What the task requires
All lines from the opening of the material up to and including the line with "271 293 23.4" should be transcribed exactly, pictures excepted.

Data shown
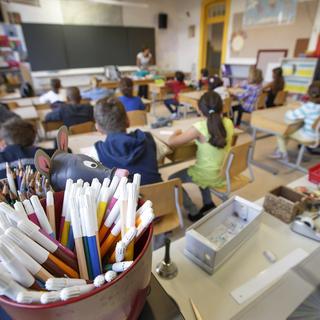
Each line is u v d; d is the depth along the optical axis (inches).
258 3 201.3
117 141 45.1
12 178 20.3
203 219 30.2
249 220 33.6
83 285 12.2
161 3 287.0
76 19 245.1
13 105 139.6
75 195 14.9
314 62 158.6
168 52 313.4
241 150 65.9
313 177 44.8
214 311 22.7
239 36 226.8
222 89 160.2
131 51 285.3
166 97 205.5
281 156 121.3
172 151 72.8
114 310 13.5
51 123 110.8
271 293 23.4
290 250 29.8
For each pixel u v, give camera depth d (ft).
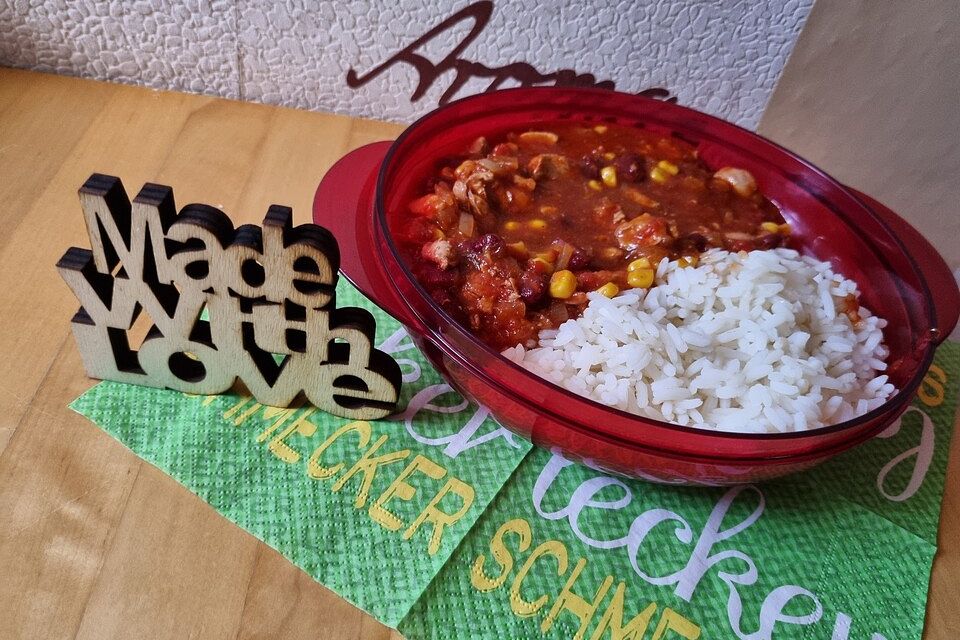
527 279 3.13
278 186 4.07
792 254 3.52
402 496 2.84
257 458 2.87
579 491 2.98
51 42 4.31
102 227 2.53
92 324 2.82
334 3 4.11
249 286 2.61
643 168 3.79
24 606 2.40
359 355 2.80
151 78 4.49
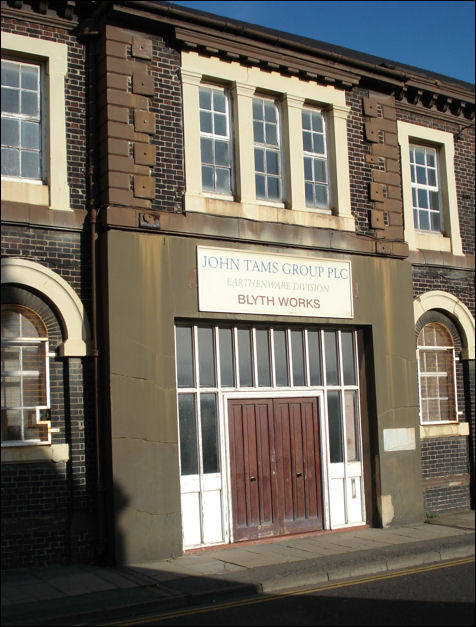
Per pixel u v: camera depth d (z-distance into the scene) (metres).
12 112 11.09
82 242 11.18
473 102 15.77
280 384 12.66
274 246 12.55
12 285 10.60
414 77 14.70
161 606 8.54
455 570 10.02
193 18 11.98
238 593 9.09
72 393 10.82
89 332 10.98
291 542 11.89
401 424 13.54
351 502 13.14
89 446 10.87
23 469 10.37
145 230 11.34
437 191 15.44
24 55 11.16
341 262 13.26
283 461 12.46
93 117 11.50
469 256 15.35
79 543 10.58
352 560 10.40
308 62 13.27
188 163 11.97
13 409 10.58
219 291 11.84
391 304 13.78
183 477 11.48
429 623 7.36
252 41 12.63
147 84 11.69
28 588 9.12
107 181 11.19
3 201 10.63
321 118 13.77
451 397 14.84
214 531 11.63
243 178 12.48
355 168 13.84
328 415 13.10
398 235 14.09
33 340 10.75
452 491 14.46
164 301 11.34
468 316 15.03
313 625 7.46
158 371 11.15
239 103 12.62
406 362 13.81
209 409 11.88
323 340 13.20
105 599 8.58
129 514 10.61
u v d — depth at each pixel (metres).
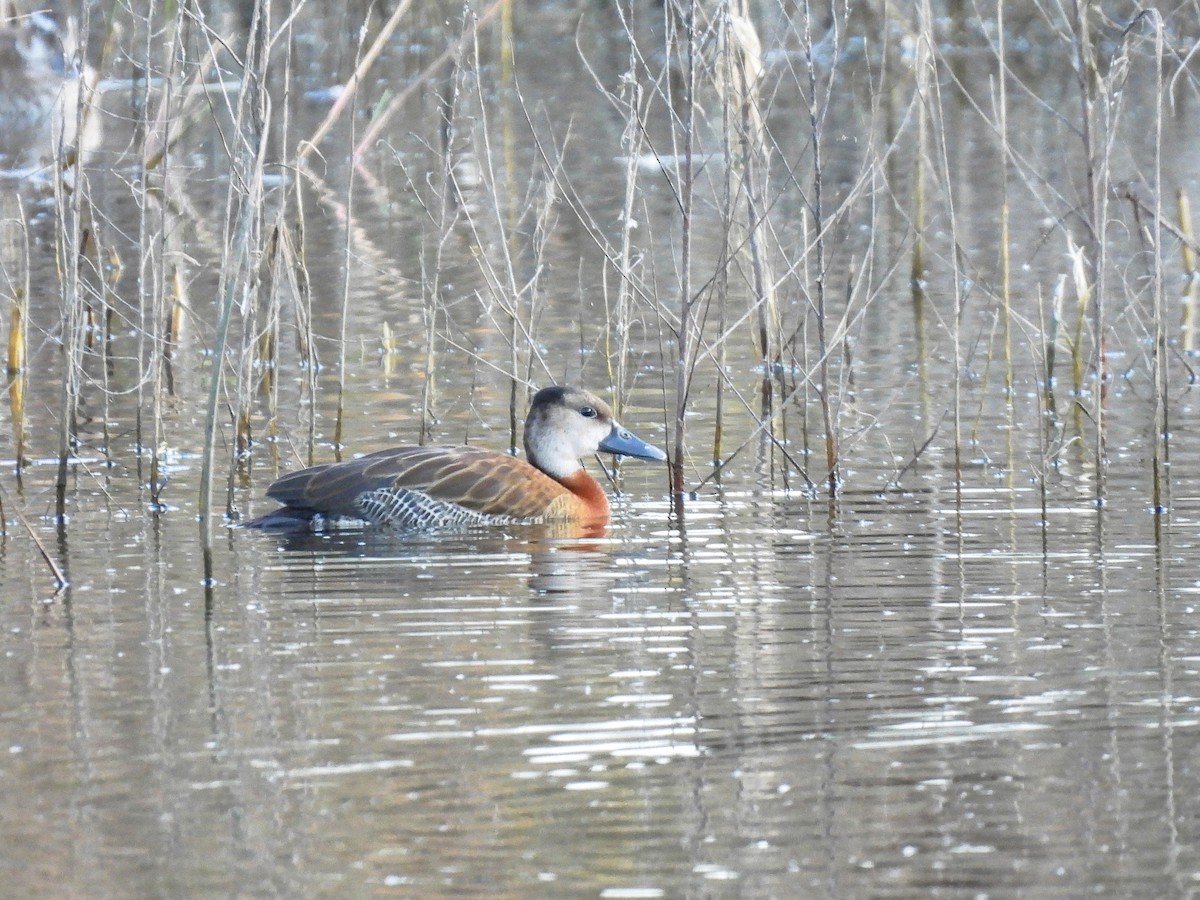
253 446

Exercise solution
Each line is u v d; d is the depth along the optical axis (inches).
258 3 201.3
117 141 45.1
12 178 20.3
203 219 30.2
249 220 33.6
83 285 12.2
161 3 287.0
76 19 245.1
13 105 139.6
75 195 14.9
314 62 158.6
168 52 313.4
241 150 65.9
313 177 44.8
214 311 22.7
239 36 226.8
222 89 160.2
131 51 285.3
166 97 205.5
281 156 121.3
172 151 72.8
114 310 13.5
51 123 110.8
271 293 23.4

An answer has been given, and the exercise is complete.